# Peli case 1500 modification for flashlight collection?



## illuminate (Sep 27, 2012)

Hi there,

I have a empty Peli 1500 and plan to place all my flashlights in it.

The 1500 has a single center foam which is not very helpful for a flashlight collection.
I want to cut the foam to get two pieces.

My plan is, that I place a slim neoprene mat on the bottom and between the both center parts.
Then I can use the section for other items.

Does anyone have suggestions?

Thanks


----------



## illuminate (Oct 4, 2012)

no one has any idea?
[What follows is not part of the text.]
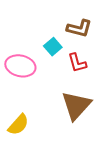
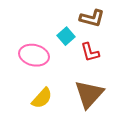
yellow semicircle: (18, 125) -> (42, 98), moved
I mean, many collectors here use pelis and this problem must be present.


----------



## Echo63 (Oct 5, 2012)

You could possibly use a bit of thin plywood (with a bit of neoprene both sides) as a shelf, with the foam cut out to hold the lights in the appropriate shape stuck to the ply.

So from the bottom of the case working up you have neoprene on the bottom.
then foam an appropriate thickness to hold lights
Then a neoprene/ply/neoprene sandwich with another layer of foam (an appropriate thickness to hold lights) then the lid foam.

Im sure you could make some handles up from paracord to lift the top tray in and out.
(tools required would be a drill, saw, sharp knife, glue) and would be a pretty easy project


----------



## illuminate (Oct 5, 2012)

I had this idea before and got already an offer for a very thin and sturdy plastic shelf with professional cut. And, to adjust the extra height from the shelf, I put thin neopren on the bottom (because of the thick foam from the peli case.

I have to options:
1. I pick each foam out to fit the lights and cut them to the right length. But in this case, I can not use the lower section.
2. I follow my plans to cut it in half ... but the question again .. how?

I heard about freezing is. But than I have to make a propper cut. And that is not an easy task ...


----------